Ülkeyi 1925’ten itibaren yöneten Pehlevî hanedanının 1979’da devrilmesiyle İran’da yaşanan köklü değişiklikler “İslâm Devrimi” adı altında sunulsa da aslında kendisinden önceki seküler zihniyetin yerine konulan, mezhep odaklı ve elbette onunla aynı tezgâhta dokunan bir devrim olmaktan öteye geçemez. Rejim değişikliğinin gerçekleşmesi üzerine Âyetullah Humeynî, Şiî mezhebine uygun politikalarla ülkeyi yeniden yapılandırmaya başlar. Bu durumdan en çok etkilenen ve en büyük değişime uğrayan yapılardan biri İran’ın sineması olur.
Devrimin ardından, 1980 yılındaki ilk milletvekili seçimlerinde İslâmi İrşad ve Kültür Bakanlığı kurulur. Başına, sonra İran’ın cumhurbaşkanı olacak olan Muhammed Hâtemî getirilir. Hâtemî’nin Avrupa’daki kültürel görevleri, felsefe ve sanatla ilişkisi yeniden inşa edilecek olan devletin ideolojik propaganda ayağını sağlamlaştırır. Humeynî 1979 öncesinde yazdığı Keşfü’l-Esrar adlı kitabında sinemayı kötülüğün ve yozlaşmanın sorumlusu olarak gösterirken, devrim sonrasında kaleme aldığı Beheşte Zehra adlı kitabında “Biz sinemaya, radyoya ya da televizyona karşı değiliz. Sinema modern bir icat olarak insanların eğitimi yararına kullanılması gereken bir araçtır. Oysa bildiğiniz gibi gençlerimizi zehirlemek için kullanılmıştır. Bizim karşı olduğumuz budur” diyerek “bir filmin tesirinin yüz cilt kitap ve dergiden daha fazla” olduğunu savunur.

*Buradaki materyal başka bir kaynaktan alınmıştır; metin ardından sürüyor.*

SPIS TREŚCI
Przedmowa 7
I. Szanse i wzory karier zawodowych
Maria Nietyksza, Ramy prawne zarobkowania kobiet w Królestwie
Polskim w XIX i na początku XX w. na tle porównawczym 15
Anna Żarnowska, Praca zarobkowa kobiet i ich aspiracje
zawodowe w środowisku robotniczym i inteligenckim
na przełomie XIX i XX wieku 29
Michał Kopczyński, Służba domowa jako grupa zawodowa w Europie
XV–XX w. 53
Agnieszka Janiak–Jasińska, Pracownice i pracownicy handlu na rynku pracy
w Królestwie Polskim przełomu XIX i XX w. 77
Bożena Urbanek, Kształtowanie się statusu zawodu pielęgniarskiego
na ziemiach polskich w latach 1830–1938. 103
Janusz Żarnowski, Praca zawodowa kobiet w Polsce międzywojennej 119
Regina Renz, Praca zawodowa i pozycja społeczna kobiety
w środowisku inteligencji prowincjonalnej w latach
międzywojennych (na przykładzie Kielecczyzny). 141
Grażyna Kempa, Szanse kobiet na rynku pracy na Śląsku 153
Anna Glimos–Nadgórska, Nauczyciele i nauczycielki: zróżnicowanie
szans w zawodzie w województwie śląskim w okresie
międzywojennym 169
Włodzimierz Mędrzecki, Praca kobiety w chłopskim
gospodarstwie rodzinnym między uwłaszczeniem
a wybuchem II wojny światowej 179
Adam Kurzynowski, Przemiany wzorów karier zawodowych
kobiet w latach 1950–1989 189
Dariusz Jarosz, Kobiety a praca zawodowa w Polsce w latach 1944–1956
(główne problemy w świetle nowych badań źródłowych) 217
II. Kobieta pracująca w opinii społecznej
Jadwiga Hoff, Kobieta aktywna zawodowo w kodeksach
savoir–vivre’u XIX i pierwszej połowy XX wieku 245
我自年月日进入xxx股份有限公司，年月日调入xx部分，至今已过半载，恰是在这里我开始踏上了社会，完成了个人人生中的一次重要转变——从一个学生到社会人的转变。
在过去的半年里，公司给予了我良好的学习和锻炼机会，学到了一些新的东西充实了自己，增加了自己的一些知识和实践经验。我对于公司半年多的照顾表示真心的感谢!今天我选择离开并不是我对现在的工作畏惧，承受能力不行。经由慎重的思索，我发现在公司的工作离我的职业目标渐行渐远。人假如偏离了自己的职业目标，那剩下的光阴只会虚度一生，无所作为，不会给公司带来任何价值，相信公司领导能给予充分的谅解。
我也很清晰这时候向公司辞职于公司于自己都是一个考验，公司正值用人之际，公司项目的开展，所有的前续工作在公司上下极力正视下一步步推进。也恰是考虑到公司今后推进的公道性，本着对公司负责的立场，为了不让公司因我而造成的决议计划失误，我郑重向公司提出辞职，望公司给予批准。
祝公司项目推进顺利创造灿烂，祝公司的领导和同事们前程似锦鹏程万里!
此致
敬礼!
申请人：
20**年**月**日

Humeynî sinemaları yasaklamak yerine yeni rejimin propagandasının yapılabilmesi için yatırımların önünü açar. Çekilecek filmler için bir sansür kurulu oluşturulur. Ne var ki 1980 sonrası İran sinemasına baktığımızda, Şah döneminde de filmleriyle muhalif olan Abbas Kiyarüstami, Daryuş Mehrcûyî, Emir Naderî, Behram Beyzâyî gibi yeni dalganın usta yönetmenlerinin sansürün üstesinden gelerek, yeni metaforik bir dille eleştirilerini dile getirmeye devam ettiklerini görürüz. Şah döneminde ithal edilen yabancı filmlerin çokluğu nedeniyle zayıflayan yerli film sektörü, rejim değişimi sonrasında ithal filmlere uygulanan ambargonun ardından üretimlerini arttırarak yola devam eder.